By the time Jessica Fielding was 13 years old, she was on probation and had been in juvenile hall. But that all changed after she joined the Criminal Justice Academy as a student at Hiram Johnshon High School.
The Sacramento Police Department-run criminal justice program at local high schools is tackling issues related to police trust and how authorities can better reflect the community they serve in a positive way.
"My entire family is from Oak Park, and so I come from a family that is not the perfect family and has gotten into quite a bit of trouble with law enforcement," Fielding said. "Coming to a criminal justice program, I already had a negative view of law enforcement."
Fielding was a self-proclaimed troublemaker, but she says all of that changed when she joined the Sacramento Police Department Magnet Academy at Hiram Johnson High School.
"I think it had something to do with the fact that most of my teachers were Caucasian," Fielding explained. "They weren't Hispanic or African-American or anything like that.
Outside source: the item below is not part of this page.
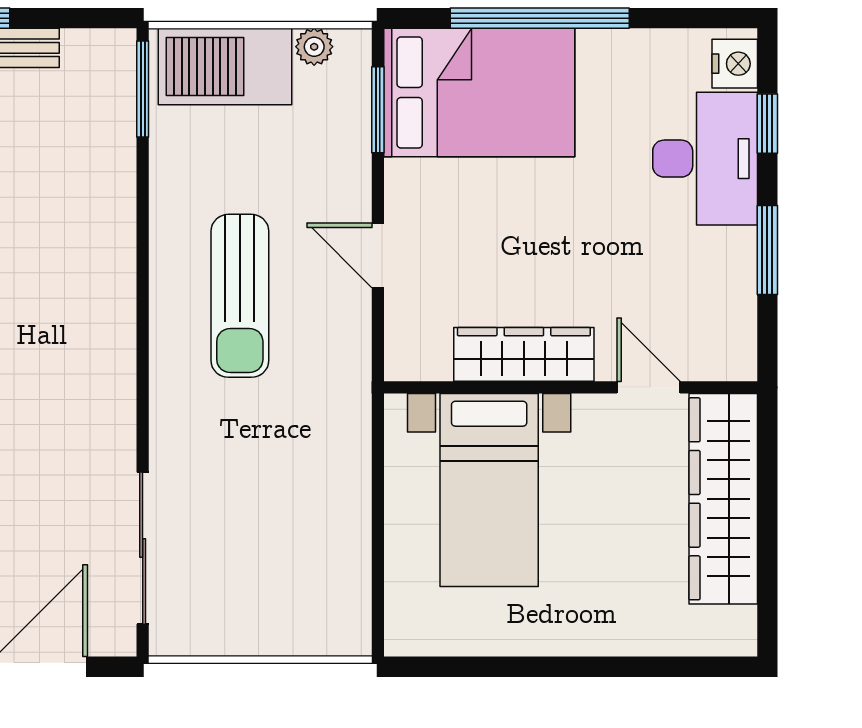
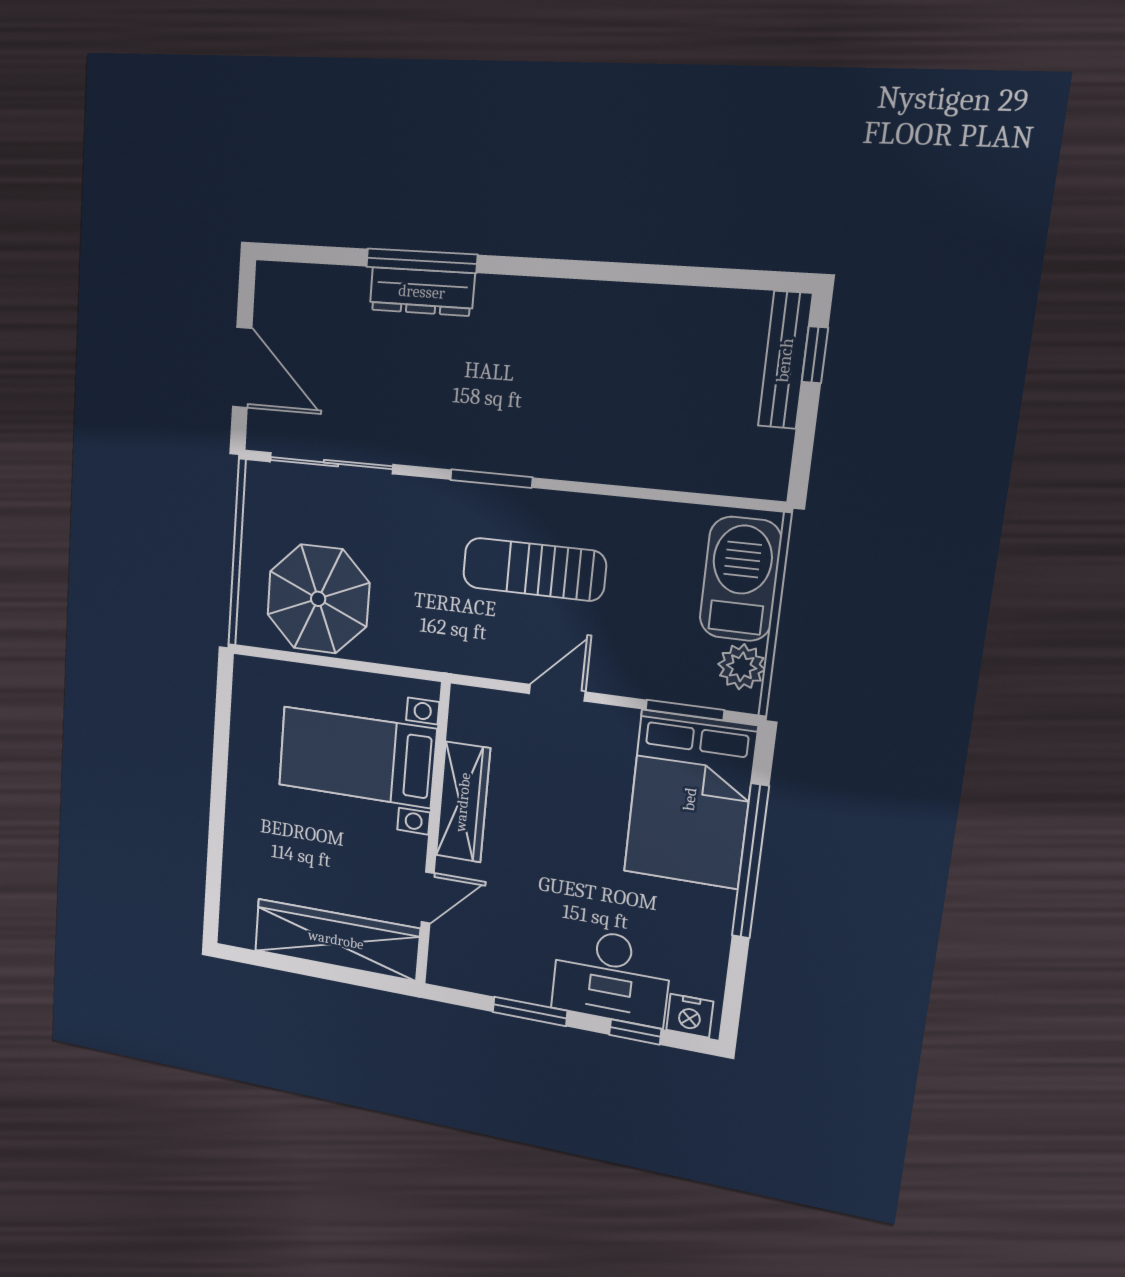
plant: (314, 47) -> (742, 667), width x1.38, depth x1.38
window: (143, 89) -> (491, 479), moved
parasol: (304, 553) -> (318, 599), added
So coming into a classroom where I saw somebody who looked like the neighborhood I went home to and that talked like the neighborhood I went to and was an officer, just completely broke any gap between me and Officer [Samuel] Davis."
Officer Samuel Davis, Jr. is right at home with the teens. He was recently honored at Raley Field as he prepares to retire from the police department after 28 years of service.
"He's an incredible role model and mentor, and really a father into my life," Fielding said. "He helped me get my first job. I worked for Sac PD throughout college for five years. He helped me get into college."
The program is helping to shape the lives of more than 400 cadets spread out across four area high schools — John F. Kennedy, Hiram Johnson, C.K. McClatchy, and Grant Union.
"I think seeing the text messages of, 'I just bought my first car. I just bought my first home.' — those type of things," Davis said, explaining the reason he loves heading the program. "I'm smiling from ear to ear for months at a time, because I know that I had a little bit to do with that."
Fielding and Davis agree the academy is working in helping to improve the relationship with police and the community they serve.
"Seeing them in an atmosphere at school when they are not arresting, and they are not having to enforce the law," Fielding said. "They are here for a more pro-social reason — completely bridges that gap with students and law enforcement."
That's why Davis is planning to come back to the classroom full-time.
"[I have to] try to continue to recreate Jessica and recreate that situation," Davis said. "There are some that have become correctional officers. Some have become police officers, but this is real. The Sacramento Police Department makes this real. They back every single thing that we want to do in these programs."